**DIRECTION:** Copy the items word for word, from their first line through the line that contains "genus: Eleusine".

+---+

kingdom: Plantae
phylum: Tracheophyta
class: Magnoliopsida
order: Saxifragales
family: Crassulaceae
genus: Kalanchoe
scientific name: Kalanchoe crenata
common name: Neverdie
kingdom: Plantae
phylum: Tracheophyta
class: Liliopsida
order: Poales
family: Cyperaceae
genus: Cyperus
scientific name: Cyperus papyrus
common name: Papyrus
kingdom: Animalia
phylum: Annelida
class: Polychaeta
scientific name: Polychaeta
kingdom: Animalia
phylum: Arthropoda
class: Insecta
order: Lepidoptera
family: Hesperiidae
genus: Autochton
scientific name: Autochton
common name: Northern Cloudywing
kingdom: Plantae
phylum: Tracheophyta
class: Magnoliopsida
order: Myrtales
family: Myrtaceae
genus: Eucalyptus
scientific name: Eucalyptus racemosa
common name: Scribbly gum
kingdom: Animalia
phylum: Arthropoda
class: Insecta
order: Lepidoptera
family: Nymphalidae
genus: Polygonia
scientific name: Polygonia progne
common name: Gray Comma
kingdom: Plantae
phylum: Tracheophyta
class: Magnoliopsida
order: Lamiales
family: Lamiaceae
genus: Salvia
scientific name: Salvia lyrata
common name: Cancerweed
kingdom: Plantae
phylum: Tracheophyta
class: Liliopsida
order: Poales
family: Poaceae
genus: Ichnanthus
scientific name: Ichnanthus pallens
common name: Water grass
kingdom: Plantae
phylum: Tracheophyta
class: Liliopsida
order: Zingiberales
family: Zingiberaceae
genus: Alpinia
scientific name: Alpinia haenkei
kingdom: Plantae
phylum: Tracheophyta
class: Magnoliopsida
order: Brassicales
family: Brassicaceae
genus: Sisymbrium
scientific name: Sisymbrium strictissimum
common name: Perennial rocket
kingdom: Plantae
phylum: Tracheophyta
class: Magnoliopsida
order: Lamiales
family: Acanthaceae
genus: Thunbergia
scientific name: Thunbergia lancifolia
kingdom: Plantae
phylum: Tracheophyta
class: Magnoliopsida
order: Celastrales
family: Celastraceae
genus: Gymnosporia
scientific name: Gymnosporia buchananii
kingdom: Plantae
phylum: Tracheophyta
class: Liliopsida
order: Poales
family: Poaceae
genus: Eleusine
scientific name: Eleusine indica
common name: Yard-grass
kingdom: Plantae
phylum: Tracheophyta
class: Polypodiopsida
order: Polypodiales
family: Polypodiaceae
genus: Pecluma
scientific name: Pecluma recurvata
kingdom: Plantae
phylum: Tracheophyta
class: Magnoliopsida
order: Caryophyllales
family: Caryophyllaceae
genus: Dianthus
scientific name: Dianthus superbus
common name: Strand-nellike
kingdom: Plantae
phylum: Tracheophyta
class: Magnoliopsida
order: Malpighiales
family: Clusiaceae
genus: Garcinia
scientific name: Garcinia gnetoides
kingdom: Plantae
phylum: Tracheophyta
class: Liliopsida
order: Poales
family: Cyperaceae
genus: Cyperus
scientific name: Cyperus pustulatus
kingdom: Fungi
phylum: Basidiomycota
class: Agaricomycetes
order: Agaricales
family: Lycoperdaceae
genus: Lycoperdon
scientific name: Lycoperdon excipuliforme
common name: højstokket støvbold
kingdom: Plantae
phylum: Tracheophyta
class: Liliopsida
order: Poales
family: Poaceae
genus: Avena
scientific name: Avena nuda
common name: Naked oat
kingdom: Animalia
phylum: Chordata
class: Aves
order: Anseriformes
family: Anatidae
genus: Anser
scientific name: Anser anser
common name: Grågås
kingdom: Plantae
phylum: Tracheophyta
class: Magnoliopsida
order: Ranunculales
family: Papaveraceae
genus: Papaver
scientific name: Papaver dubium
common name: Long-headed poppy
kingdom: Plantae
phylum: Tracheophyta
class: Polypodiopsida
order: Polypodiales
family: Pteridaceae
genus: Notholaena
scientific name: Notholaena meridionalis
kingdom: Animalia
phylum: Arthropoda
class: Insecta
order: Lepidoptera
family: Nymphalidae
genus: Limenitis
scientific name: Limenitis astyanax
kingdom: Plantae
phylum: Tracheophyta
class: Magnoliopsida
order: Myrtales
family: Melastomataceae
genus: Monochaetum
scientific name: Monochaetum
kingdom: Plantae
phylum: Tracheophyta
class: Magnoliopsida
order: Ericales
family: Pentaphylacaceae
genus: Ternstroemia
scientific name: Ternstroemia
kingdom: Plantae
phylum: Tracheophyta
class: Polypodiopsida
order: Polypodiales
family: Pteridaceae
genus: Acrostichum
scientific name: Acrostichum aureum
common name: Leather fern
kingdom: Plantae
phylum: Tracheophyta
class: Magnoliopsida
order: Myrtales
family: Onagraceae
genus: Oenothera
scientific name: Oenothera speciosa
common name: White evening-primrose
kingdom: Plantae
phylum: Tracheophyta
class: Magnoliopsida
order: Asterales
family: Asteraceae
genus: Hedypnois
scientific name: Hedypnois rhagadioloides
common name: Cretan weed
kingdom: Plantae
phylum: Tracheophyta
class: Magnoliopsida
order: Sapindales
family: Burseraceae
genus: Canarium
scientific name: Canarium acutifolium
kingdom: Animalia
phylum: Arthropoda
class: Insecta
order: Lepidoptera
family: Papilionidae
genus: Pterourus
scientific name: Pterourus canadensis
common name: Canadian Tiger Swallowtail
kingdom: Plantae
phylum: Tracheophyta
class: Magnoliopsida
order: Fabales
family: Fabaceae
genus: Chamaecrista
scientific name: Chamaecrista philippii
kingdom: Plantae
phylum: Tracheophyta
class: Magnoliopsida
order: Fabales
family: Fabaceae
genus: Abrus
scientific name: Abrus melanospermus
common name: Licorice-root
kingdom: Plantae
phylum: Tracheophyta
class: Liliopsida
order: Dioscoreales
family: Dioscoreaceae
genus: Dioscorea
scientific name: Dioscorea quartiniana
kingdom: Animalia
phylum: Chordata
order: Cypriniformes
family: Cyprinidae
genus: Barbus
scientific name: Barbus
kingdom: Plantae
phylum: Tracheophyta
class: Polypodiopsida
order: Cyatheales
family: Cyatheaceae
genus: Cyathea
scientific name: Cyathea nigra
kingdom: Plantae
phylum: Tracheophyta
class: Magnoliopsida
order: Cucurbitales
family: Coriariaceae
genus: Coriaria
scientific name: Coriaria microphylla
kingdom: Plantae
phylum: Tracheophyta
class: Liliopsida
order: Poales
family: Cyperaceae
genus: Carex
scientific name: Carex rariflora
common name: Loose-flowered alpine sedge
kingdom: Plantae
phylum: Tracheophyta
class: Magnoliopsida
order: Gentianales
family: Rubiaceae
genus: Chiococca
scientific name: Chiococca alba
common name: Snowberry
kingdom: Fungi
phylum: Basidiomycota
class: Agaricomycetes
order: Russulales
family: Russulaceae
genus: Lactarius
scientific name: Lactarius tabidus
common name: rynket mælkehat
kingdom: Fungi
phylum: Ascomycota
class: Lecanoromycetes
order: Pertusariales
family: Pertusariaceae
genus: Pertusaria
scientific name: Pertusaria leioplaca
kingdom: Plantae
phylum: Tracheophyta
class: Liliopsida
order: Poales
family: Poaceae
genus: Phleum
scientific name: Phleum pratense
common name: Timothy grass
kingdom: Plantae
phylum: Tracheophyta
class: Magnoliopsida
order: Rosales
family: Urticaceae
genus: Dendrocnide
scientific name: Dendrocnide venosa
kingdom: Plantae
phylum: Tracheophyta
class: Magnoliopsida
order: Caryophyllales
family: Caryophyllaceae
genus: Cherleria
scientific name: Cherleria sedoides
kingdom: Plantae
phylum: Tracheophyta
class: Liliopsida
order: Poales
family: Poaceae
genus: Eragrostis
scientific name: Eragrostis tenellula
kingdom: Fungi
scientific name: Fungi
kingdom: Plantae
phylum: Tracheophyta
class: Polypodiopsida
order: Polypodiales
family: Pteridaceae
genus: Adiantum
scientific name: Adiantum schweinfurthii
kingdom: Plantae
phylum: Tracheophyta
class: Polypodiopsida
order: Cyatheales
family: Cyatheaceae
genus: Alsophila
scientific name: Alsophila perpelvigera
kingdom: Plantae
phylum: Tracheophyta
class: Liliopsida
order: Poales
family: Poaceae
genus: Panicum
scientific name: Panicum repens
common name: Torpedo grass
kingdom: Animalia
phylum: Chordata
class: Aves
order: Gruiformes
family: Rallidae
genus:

+---+

**RESULT BELOW:**
kingdom: Plantae
phylum: Tracheophyta
class: Magnoliopsida
order: Saxifragales
family: Crassulaceae
genus: Kalanchoe
scientific name: Kalanchoe crenata
common name: Neverdie
kingdom: Plantae
phylum: Tracheophyta
class: Liliopsida
order: Poales
family: Cyperaceae
genus: Cyperus
scientific name: Cyperus papyrus
common name: Papyrus
kingdom: Animalia
phylum: Annelida
class: Polychaeta
scientific name: Polychaeta
kingdom: Animalia
phylum: Arthropoda
class: Insecta
order: Lepidoptera
family: Hesperiidae
genus: Autochton
scientific name: Autochton
common name: Northern Cloudywing
kingdom: Plantae
phylum: Tracheophyta
class: Magnoliopsida
order: Myrtales
family: Myrtaceae
genus: Eucalyptus
scientific name: Eucalyptus racemosa
common name: Scribbly gum
kingdom: Animalia
phylum: Arthropoda
class: Insecta
order: Lepidoptera
family: Nymphalidae
genus: Polygonia
scientific name: Polygonia progne
common name: Gray Comma
kingdom: Plantae
phylum: Tracheophyta
class: Magnoliopsida
order: Lamiales
family: Lamiaceae
genus: Salvia
scientific name: Salvia lyrata
common name: Cancerweed
kingdom: Plantae
phylum: Tracheophyta
class: Liliopsida
order: Poales
family: Poaceae
genus: Ichnanthus
scientific name: Ichnanthus pallens
common name: Water grass
kingdom: Plantae
phylum: Tracheophyta
class: Liliopsida
order: Zingiberales
family: Zingiberaceae
genus: Alpinia
scientific name: Alpinia haenkei
kingdom: Plantae
phylum: Tracheophyta
class: Magnoliopsida
order: Brassicales
family: Brassicaceae
genus: Sisymbrium
scientific name: Sisymbrium strictissimum
common name: Perennial rocket
kingdom: Plantae
phylum: Tracheophyta
class: Magnoliopsida
order: Lamiales
family: Acanthaceae
genus: Thunbergia
scientific name: Thunbergia lancifolia
kingdom: Plantae
phylum: Tracheophyta
class: Magnoliopsida
order: Celastrales
family: Celastraceae
genus: Gymnosporia
scientific name: Gymnosporia buchananii
kingdom: Plantae
phylum: Tracheophyta
class: Liliopsida
order: Poales
family: Poaceae
genus: Eleusine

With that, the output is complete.